Submitted by Joël Gauthier on
Letters to a Lover est un texte poétique en vingt-six fragments, composé par Heather Lee Schroeder et adapté en version Flash avec l’aide de Luca Marchettoni. Chaque fragment commence par une lettre de l’alphabet suivie des mots «is for» et du reste de la phrase. Par exemple: «H is for the house with the root cellar below and the hand pump in the kitchen that Frank built for Maggie before they married.» Lorsque l’internaute accède à l’œuvre, un dessin enfantin se forme progressivement à l’écran, juste avant que la première phrase n’apparaisse. Puis, lorsque l’internaute fait un clic de souris, la phrase disparait et un autre dessin s’ajoute au dessin précédent, suivi d’une nouvelle phrase. Au fur et à mesure que l’internaute progresse d’une phrase à l’autre, l’arrière-plan de l’écran se couvre de dessins superposés illustrant chacun des fragments du texte, présentés en ordre alphabétique. Une musique douce et répétitive, composée par Tony Moreno, accompagne l’œuvre.
L’internaute n’a de contrôle ni sur la musique, ni sur la vitesse à laquelle chacun des dessins se forme en arrière-plan, ni sur l’ordre de visualisation des fragments. Par contre, tant que l’internaute ne clique pas sur l’écran, la phrase en cours de lecture reste visible, ce qui lui laisse la pleine maîtrise de la vitesse à laquelle il parcourt l’œuvre.

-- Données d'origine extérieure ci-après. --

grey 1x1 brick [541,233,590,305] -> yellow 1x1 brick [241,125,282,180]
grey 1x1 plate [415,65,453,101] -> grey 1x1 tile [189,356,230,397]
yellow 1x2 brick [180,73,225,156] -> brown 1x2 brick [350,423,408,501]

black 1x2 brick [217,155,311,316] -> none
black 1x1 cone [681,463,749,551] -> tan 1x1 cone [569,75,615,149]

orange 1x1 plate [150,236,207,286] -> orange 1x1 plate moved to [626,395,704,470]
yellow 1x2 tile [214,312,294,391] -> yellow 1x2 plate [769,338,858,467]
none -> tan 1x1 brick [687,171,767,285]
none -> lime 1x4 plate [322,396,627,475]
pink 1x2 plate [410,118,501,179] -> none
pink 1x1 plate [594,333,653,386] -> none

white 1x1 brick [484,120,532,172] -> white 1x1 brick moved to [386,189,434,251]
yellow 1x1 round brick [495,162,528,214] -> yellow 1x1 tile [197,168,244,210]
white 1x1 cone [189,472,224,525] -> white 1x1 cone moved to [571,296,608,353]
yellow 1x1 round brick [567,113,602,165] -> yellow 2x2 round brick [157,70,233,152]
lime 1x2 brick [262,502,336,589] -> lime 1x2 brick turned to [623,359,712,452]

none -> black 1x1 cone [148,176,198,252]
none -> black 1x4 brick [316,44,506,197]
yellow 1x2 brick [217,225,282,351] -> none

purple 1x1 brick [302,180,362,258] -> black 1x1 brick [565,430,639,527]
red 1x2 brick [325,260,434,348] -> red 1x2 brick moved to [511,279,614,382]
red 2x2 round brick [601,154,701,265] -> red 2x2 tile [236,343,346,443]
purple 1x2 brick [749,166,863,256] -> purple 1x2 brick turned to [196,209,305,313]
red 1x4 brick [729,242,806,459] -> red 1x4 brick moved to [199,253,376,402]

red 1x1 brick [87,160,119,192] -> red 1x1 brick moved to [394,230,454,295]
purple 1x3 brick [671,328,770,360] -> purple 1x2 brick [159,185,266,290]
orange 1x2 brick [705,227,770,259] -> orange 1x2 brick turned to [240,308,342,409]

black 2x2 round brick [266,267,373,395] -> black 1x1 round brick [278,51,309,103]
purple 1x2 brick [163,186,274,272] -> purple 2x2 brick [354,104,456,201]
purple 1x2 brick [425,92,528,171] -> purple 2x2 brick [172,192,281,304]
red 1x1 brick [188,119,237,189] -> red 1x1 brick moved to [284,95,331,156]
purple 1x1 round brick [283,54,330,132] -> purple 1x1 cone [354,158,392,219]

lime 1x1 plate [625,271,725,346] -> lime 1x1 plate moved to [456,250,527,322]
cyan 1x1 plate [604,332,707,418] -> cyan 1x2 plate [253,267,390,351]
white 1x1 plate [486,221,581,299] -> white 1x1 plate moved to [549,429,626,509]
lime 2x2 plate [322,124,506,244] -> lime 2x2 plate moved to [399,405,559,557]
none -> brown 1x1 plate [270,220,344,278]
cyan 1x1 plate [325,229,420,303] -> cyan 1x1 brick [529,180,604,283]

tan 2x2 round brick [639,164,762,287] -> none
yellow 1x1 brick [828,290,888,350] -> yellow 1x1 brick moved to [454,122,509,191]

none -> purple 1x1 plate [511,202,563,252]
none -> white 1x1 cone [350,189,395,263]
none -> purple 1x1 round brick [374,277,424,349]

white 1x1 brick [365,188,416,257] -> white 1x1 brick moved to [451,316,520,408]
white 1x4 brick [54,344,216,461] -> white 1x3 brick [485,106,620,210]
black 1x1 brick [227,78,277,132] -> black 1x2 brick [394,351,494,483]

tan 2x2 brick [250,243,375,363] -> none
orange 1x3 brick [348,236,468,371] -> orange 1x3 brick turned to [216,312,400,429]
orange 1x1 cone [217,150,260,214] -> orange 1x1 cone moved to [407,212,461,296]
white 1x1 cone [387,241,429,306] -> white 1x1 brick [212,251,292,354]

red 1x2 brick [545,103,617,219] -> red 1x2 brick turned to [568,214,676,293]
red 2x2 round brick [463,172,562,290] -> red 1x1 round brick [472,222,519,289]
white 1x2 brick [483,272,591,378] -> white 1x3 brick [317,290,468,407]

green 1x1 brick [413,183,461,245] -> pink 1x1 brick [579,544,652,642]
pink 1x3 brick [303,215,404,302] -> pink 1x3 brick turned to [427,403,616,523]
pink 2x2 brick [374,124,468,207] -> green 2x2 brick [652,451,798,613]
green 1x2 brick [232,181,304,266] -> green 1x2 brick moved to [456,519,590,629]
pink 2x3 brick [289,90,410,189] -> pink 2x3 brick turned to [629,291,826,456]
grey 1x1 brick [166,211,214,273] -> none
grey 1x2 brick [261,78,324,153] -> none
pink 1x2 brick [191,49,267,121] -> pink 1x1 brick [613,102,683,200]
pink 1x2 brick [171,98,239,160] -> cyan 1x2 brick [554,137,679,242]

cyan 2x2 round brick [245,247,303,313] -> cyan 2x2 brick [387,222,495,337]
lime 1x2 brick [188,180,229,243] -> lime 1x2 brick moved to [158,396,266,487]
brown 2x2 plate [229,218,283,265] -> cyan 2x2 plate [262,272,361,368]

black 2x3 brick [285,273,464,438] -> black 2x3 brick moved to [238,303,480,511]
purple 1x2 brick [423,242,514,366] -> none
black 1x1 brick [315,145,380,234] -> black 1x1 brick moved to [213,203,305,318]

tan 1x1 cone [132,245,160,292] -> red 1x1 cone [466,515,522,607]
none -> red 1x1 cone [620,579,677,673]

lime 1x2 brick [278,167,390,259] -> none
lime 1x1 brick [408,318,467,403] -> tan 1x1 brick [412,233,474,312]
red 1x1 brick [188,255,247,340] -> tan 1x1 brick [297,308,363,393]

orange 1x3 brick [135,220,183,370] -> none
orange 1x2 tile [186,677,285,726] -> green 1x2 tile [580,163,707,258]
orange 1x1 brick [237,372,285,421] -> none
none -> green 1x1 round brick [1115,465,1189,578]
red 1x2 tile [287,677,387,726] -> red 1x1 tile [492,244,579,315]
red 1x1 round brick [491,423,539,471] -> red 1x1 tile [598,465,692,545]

Le texte de Letters to a Lover relate l’histoire d’un couple d’amants surpris par le mari de la femme alors qu’ils se rencontrent à la maison de celle-ci. Sous le coup de la colère, le mari tue l’amant, pendant que sa femme horrifiée assiste à la scène en le traitant de monstre. Arrêté par la police, il est envoyé en prison et condamné à mort. Le ton de l’œuvre est triste et troublant, jouant constamment sur les contrastes entre la violence des actes du mari et la tendresse des deux amants, mais aussi entre le passé heureux du jeune couple marié (la maison construite avec amour, les parties de cartes entre amis) et la fin tragique de leur histoire (l’épouse qui va rendre visite à son mari en prison, le procès, la pendaison). Sans porter de jugement, l’œuvre présente le drame dans toute sa violence tragique et inexplicable.
Plusieurs éléments du récit de Letters to a Lover laissent deviner que l’histoire se déroule quelque part dans les années 1930 ou 1940 (la pompe à eau dans la cuisine, les habits des protagonistes, etc.). Aussi, la forme choisie par l’auteure (division en fragments ordonnés alphabétiquement) rappelle les repères mnémotechniques utilisés depuis longtemps dans la tradition orale pour conserver la mémoire d’un évènement. On a ainsi l’impression d’entendre quelqu’un répéter une leçon, une histoire souvent entendue et mémorisée avec soin. Parallèlement, le caractère naïf et enfantin des illustrations nous laisse deviner la voix d’un enfant plutôt que celle d’un adulte. Est-ce la voix de l’enfant qui a été conçu lors de la dernière rencontre fatidique des deux amants et dont on apprend l’existence dans le dernier fragment du texte? Ou celle d’un de ses descendants? Le tout dernier mot à s’inscrire à l’écran, un «me» tracé en noir sur la toile formée par les vingt-six illustrations accompagnant les vingt-six phrases du texte, vient soutenir la thèse de la mémoire familiale. Le «me» qui narre le récit porte en lui la mémoire du drame, constitutif de son identité.
Bref, en abordant l’histoire d’un drame passionnel violent, Heather Lee Schroeder pose aussi la question de ce qui reste de nos ancêtres et de la complexité de leur héritage. L’enfant, conscient de l’histoire tragique qui l’unit à ses ancêtres, porte déjà en lui le poids irréductible de leurs erreurs.